To answer your query on how to know if some segment with id x is shared among multiple references or not — each reference has a corresponding path-tiling in the GFA format (with the tag P or O based on the version), and that specific segment is present in those references whose paths contain the id x.

Regards!

rob-p commented 4 years ago

Thanks for the question @EA2106-Universite-Francois-Rabelais!

Relatedly, it would be possible in a post-processing step to build an index that would let you query with a contig (segment) and return the reference list in which that segment occurred. Would this type of index be useful to have in your use case? If so what would an ideal interface look like for this functionality?

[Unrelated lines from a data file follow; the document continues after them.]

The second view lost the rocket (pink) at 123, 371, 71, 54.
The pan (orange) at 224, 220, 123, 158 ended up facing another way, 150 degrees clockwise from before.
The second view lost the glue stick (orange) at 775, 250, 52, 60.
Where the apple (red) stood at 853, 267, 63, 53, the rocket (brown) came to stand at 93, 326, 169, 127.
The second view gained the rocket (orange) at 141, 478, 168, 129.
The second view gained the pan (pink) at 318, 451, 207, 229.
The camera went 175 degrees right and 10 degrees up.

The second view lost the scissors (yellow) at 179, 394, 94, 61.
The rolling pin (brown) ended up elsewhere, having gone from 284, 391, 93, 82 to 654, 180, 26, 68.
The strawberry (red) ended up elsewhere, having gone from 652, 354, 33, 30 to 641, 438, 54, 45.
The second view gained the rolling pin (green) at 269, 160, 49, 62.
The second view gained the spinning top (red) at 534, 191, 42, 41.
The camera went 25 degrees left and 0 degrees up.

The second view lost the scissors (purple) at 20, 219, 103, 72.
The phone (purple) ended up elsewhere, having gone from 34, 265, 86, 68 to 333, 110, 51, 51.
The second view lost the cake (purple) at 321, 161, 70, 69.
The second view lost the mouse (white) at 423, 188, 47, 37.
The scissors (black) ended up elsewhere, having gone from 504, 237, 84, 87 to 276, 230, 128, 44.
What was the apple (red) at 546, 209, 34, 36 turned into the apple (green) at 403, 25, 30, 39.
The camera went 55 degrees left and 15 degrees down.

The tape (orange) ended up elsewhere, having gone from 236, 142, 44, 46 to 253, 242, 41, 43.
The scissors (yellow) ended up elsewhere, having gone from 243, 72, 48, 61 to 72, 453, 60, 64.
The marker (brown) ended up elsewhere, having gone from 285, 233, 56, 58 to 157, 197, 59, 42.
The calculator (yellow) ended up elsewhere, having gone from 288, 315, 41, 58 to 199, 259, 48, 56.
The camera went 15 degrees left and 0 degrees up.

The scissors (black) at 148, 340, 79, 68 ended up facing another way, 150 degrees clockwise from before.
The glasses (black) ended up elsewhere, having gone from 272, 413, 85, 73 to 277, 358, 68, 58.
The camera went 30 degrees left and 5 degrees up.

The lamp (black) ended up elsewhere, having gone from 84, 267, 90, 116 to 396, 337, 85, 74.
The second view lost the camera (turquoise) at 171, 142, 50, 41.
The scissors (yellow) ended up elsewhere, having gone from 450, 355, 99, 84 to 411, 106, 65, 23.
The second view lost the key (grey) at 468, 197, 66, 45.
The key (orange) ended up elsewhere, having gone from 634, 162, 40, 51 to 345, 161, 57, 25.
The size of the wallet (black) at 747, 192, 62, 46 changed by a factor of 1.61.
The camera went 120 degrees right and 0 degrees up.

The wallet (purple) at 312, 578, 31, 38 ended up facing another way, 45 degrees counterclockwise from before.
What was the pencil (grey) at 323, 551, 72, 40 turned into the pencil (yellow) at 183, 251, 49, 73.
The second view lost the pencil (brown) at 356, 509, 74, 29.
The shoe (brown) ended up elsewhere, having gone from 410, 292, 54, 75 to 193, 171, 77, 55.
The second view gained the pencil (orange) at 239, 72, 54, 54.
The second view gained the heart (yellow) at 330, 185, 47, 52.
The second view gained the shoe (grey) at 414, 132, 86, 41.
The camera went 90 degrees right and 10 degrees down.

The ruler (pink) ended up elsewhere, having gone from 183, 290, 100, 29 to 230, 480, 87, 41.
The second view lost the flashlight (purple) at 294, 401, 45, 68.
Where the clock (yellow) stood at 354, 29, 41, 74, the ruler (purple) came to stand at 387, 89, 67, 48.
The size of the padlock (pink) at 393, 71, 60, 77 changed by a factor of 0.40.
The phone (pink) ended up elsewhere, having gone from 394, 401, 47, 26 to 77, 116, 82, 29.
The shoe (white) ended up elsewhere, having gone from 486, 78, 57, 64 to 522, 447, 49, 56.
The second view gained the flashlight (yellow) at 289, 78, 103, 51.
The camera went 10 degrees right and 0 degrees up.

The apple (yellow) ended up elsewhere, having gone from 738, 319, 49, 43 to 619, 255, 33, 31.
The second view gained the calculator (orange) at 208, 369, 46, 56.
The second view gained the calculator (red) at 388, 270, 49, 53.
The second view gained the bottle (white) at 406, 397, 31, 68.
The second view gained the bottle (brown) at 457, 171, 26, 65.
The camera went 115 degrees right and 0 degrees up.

rickbeeloo commented 4 years ago

@jamshed-k @rob-p I would love to extend a little bit on this. It depends on what @EA2106-Universite-Francois-Rabelais means with "segment". If this is the S tag in the GFA this would be relatively straightforward as @jamshed-k points out, you can use a simple set intersection algorithm to find shared and unique segments based on P/O. However this gets more complicated when we are interested in finding large shared sequences (i.e. multiple segments between genomes), such as:

G1: S1, S2, S3, S4
G2: S0, S2, S3, S10

Then it would be cool to get a list saying S2, S3 found in G1 and G2 (with ideally the positions too). This can be defined as the continuous frequent itemset problem in pan genome graphs (see this paper more detail). To find such shared regions we have tools such as Sibelia, SibeliaZ and FindFRs. For our dataset, consisting of diverse bacterial genomes, we find large blocks using Sibelia but it's terribly slow, SibeliaZ is fast but produces much shorter blocks. FindFR on the other hand is super fast and allows us to tolerate insertions but unfortunately cannot be used with the output of recent tools (see my discussion here)

EA2106-Universite-Francois-Rabelais commented 4 years ago

Thanks @rob-p , @rickbeeloo & @jamshed-k for the interesting discussion. I am new to the gfa file formats and looking for ways to extract relevant biological information. I agree with @rickbeeloo regarding the access to a list of shared segments. I suppose that an index as suggested by @rob-p may be useful to quickly create these lists. I also wondered if this kind of index could be used to further read mapping from resequencing data? E.g. if you want to compare variation from a new individual to the graph constructed from the reference individuals? Thanks for the support!